:: Data under study ::

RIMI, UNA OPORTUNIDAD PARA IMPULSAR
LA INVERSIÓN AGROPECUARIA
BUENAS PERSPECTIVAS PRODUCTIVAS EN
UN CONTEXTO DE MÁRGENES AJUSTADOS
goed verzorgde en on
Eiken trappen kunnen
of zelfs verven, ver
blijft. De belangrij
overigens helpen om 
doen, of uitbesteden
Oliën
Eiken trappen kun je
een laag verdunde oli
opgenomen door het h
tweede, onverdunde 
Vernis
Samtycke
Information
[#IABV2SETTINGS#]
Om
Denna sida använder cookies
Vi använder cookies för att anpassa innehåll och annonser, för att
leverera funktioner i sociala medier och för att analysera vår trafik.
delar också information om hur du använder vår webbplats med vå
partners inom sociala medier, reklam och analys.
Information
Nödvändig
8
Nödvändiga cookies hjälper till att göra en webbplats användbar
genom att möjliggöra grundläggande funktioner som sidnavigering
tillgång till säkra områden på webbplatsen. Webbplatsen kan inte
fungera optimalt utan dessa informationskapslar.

:::
:: Data under study ::

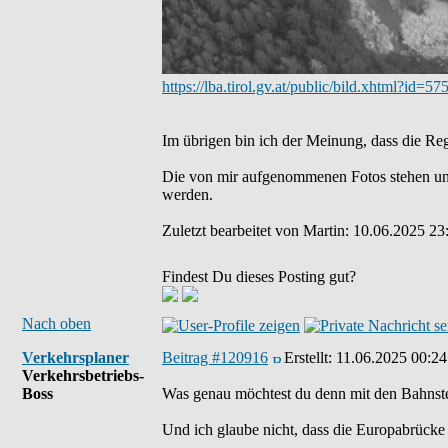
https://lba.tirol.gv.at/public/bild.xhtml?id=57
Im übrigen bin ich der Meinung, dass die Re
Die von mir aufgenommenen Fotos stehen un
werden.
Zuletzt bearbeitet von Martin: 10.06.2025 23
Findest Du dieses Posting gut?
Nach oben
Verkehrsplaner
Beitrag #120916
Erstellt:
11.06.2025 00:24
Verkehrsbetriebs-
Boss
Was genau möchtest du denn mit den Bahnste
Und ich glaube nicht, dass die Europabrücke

:::
:: Data under study ::

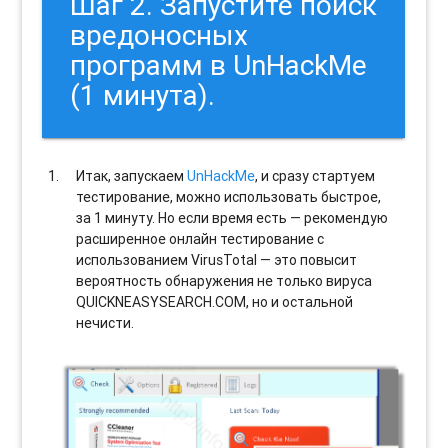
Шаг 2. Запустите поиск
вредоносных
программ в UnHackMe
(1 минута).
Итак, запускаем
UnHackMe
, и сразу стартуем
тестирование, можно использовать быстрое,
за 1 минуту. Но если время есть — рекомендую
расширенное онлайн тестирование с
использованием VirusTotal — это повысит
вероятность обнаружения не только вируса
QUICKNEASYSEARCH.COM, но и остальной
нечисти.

:::

Task description
Go through the listing above and write out exactly the lines starting with the one holding "tillgång till säkra" and running through the one holding "fungera optimalt utan", ends included, and no others.

Answer box
tillgång till säkra områden på webbplatsen. Webbplatsen kan inte
fungera optimalt utan dessa informationskapslar.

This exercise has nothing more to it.